For (a), we utilize the two creation and annihilation operators to 
create and annihilate, respectively, the quarks and anti-quarks 
belonging to the meson states $|\{q\bar q\}\rangle$ and 
$\langle \{q\bar q\}|$ in the asymptotic matrix elements of $O_\pm$. 
For (b) and (c), we need to add a spectator quark or anti-quark to 
reach {\it physical} processes, 
%%%%%%%%%%%%%%%%%%%%%%%%%%%%%%%%%%%%%%%%%%%%%%%%%%%%%%%%%%%%%%%%%%%%
$\langle {\{qq\bar q\bar q\}|O_\pm|\{q\bar q\}}\rangle$ and 
$\langle {\{q\bar q\}|O_\pm|\{qq\bar q\bar q\}}\rangle$,  
%%%%%%%%%%%%%%%%%%%%%%%%%%%%%%%%%%%%%%%%%%%%%%%%%%%%%%%%%%%%%%%%%%
where $\{qq\bar q\bar q\}$ denotes four-quark mesons\cite{Jaffe}. 

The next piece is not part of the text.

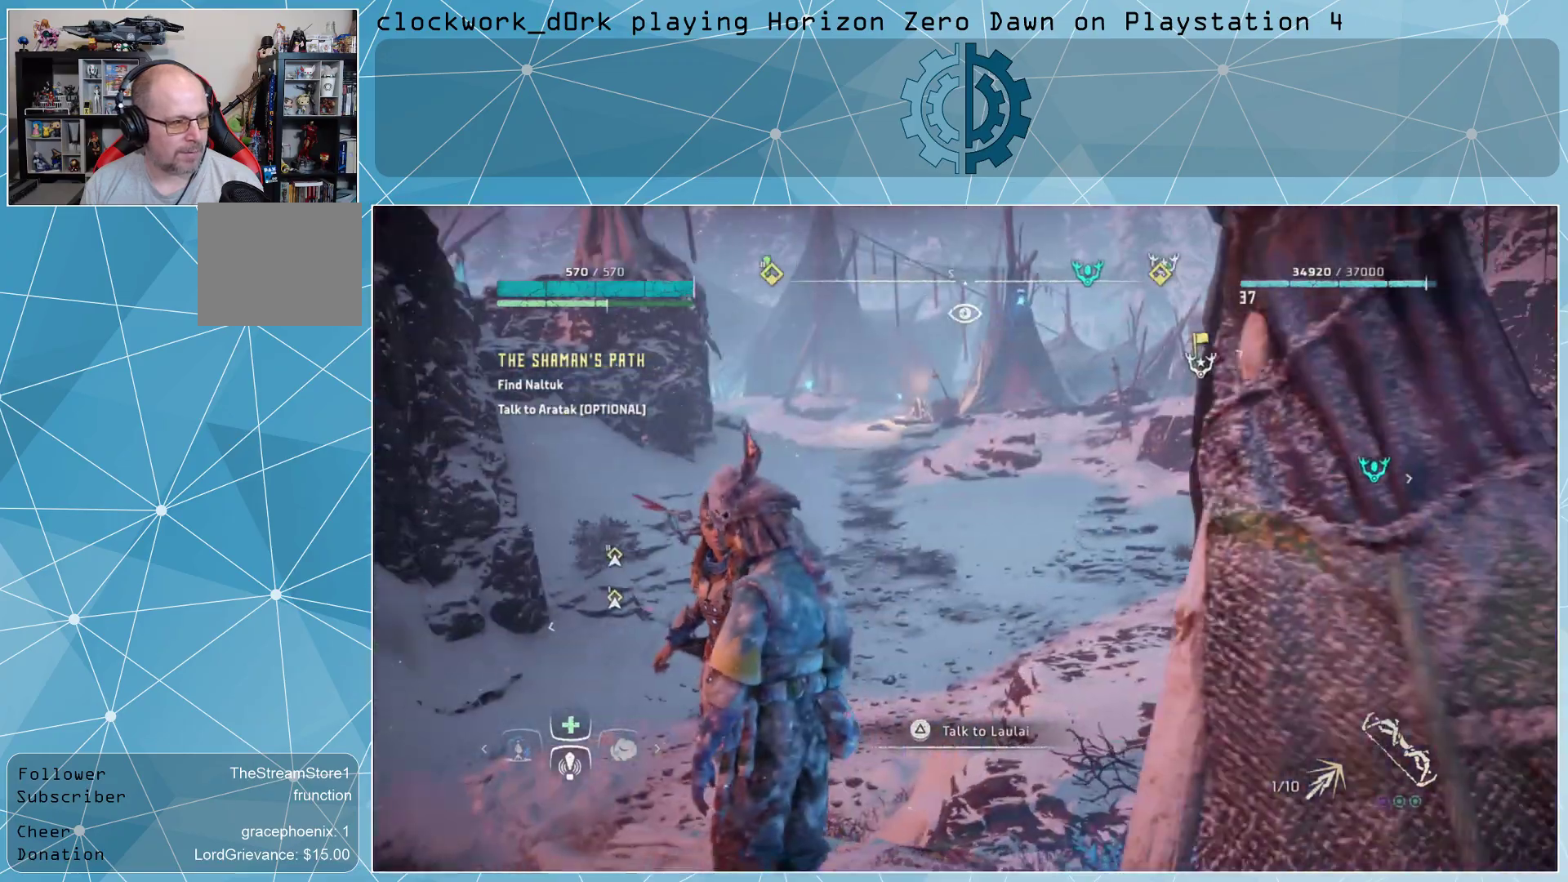
{"buttons": [], "left_stick": "up", "right_stick": "center", "events": [[100, "left_stick", "up"], [133, "right_stick", "left"], [300, "right_stick", "center"]]}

They can be classified into the following four types, 
%%%%%%%%%%%%%%%%%%%%%%%%%%%%%%%%%%%%%%%%%%%%%%%%%%%%%%%%
$\{qq\bar q\bar q\} = [qq][\bar q\bar q] \oplus (qq)(\bar q\bar q) 
\oplus \{[qq](\bar q\bar q) \pm (qq)[\bar q\bar q]\}$,  
%%%%%%%%%%%%%%%%%%%%%%%%%%%%%%%%%%%%%%%%%%%%%%%%%%%%%%
where () and [] denote symmetry and antisymmetry, respectively, under
the exchange of flavors between them. We here consider contributions 
only of the first two since the others do not have 
$J^{P(C)}=0^{+(+)}$. 

While we count all possible connected quark-line diagrams, we forget 
color degree of freedom of quarks since they will be compensated by a 
sea of soft gluons carried by light mesons and have to be careful 
with the order of the quark(s) and anti-quarks(s) in $O_\pm$ since 
symmetry (or antisymmetry) property of wave functions of meson states 
sandwiching $O_\pm$ under exchanges of quark and anti-quark plays an 
important role. Noting that the wave function of the ground-state 
$\{q\bar q\}_0$ meson is antisymmetric under the exchange of its 
quark and anti-quark\cite{CLOSE}, we obtain the following constraints 
on asymptotic matrix elements of $O_\pm$\cite{TBD},
%%%%%%%%%%%%%%%%%%%%%%%%%%%%%%%%%%%%%%%%%%%%%%%%%%%%%%%%
\begin{eqnarray}
&&\langle{\{q\bar q\}_0|O_+|\{q\bar q\}_0}\rangle = 0, 
                                                \label{eq:SUM-G}\\
&&\langle{[qq][\bar q\bar q]|O_+|\{q\bar q\}_0}\rangle
= \langle{\{q\bar q\}_0|O_+|[qq][\bar q\bar q]}\rangle = 0, 
                                             \label{eq:SUM-anti}\\
&&\langle{(qq)(\bar q\bar q)|O_-|\{q\bar q\}_0}\rangle 
= \langle{\{q\bar q\}_0|O_+|(qq)(\bar q\bar q)}\rangle =0. 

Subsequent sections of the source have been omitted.